Source document start

Monday, February 14, 2005

Chandler star's scoring spree creates pointed debate- this is a good article

I grew up with Isaac Bonds oldest son, he was a really good ball player too. Unfortunately for him he didn't have his fathers height... It's good to see his dad is so encouraging of a kid that may break his record of 40+ years!
Richard Obert
The Arizona Republic
Feb. 14, 2005 12:00 AM

Westbrook takes the ball inbounds, dribbles by five Brophy players and scores. He is knocked to the floor, quickly gets up and completes the three-point play.

It was a late December game and the 6-foot junior guard used his body as a wrecking ball in the lane to bring Chandler back from a double-digit deficit to win in overtime. He finished with 47 points.

Ten days earlier, Westbrook had 53 points, scoring all of his team's 31 fourth-quarter points, but the Wolves lost to Camelback.

In January, after being suspended for two games, Westbrook had a career-high 57 points in a loss to Gilbert Mesquite.

He ended the regular season averaging 40.0 points in 21 games. The state season-scoring average record is 40.1, set in 1964 by Isaac Bonds at Winslow. A Winslow resident and close friend of Bonds recently attended a Chandler game and told Westbrook that Bonds is pulling for him. It's safe to say that Westbrook will break current Sacramento Kings point guard Mike Bibby's 5A season-scoring record of 34.5, set during his junior season at Shadow Mountain in 1995.

Westbrook, whose last game could come Tuesday night in the first round of the Fiesta Region tournament, has become the opposing team's target and, for the first two-thirds of the season, was the target in Internet chat rooms, where Westbrook has been described as selfish and the team a picture of dysfunction.

"I don't think he's intentionally being selfish," Camelback coach Brad Pinter said. "He's using that talent.

"Against us, he shot the three in the fourth quarter, and, when he's hitting the three-point shot, he's impossible to guard."

Lighting it up

The way Westbrook started out, some wondered how much wear his body could take in a season. At the season's halfway mark, coach Mike Ellsworth moved Westbrook to shooting guard from the point. He goes back and forth.

But it hasn't changed Westbrook, a thick-skinned kid whose first cousin is Philadelphia Eagles running back Brian Westbrook, who often reminds Lawrence that people are going to take shots at him, and he needs to be ready for that.

Source document end
Input records start

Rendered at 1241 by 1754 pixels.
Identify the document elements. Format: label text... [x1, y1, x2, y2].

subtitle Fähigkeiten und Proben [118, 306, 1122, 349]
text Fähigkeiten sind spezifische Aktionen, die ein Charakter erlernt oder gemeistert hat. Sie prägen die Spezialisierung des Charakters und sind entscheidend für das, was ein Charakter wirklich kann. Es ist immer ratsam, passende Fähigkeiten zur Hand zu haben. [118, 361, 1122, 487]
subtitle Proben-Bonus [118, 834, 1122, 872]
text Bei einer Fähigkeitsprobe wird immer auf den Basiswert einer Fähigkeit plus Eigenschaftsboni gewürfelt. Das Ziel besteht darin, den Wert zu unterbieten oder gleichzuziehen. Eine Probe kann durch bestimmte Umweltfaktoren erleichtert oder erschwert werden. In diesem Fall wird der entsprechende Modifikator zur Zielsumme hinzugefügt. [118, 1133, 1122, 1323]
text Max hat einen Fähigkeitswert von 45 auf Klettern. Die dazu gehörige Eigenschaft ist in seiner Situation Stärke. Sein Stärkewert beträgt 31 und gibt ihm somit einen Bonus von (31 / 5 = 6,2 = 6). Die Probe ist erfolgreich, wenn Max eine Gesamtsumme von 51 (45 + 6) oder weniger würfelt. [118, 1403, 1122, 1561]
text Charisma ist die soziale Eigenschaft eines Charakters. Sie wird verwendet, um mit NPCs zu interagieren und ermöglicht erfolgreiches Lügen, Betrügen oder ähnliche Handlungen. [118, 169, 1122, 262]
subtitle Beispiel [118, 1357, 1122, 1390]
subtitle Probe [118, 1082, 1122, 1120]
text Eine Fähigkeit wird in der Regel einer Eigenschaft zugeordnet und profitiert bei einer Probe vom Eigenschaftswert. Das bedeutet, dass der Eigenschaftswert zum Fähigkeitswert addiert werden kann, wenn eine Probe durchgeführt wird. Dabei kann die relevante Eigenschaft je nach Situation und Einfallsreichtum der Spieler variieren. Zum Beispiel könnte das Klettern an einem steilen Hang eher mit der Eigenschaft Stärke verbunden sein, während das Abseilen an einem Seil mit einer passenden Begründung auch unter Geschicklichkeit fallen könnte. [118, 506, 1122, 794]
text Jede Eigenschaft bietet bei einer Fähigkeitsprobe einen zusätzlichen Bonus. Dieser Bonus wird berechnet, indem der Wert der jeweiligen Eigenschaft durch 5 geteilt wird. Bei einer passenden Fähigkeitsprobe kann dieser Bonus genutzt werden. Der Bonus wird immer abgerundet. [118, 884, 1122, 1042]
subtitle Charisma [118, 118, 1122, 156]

Input records end

Problem 1: In the article about the Chandler scorer, how many points did Westbrook score in his career-high game?
Problem 2: Echo the lines of the records starting at their first line and ending at the line containing "Identify the document", both included.

Complete output 1: 57 points.

Complete output 2:
Rendered at 1241 by 1754 pixels.
Identify the document elements. Format: label text... [x1, y1, x2, y2].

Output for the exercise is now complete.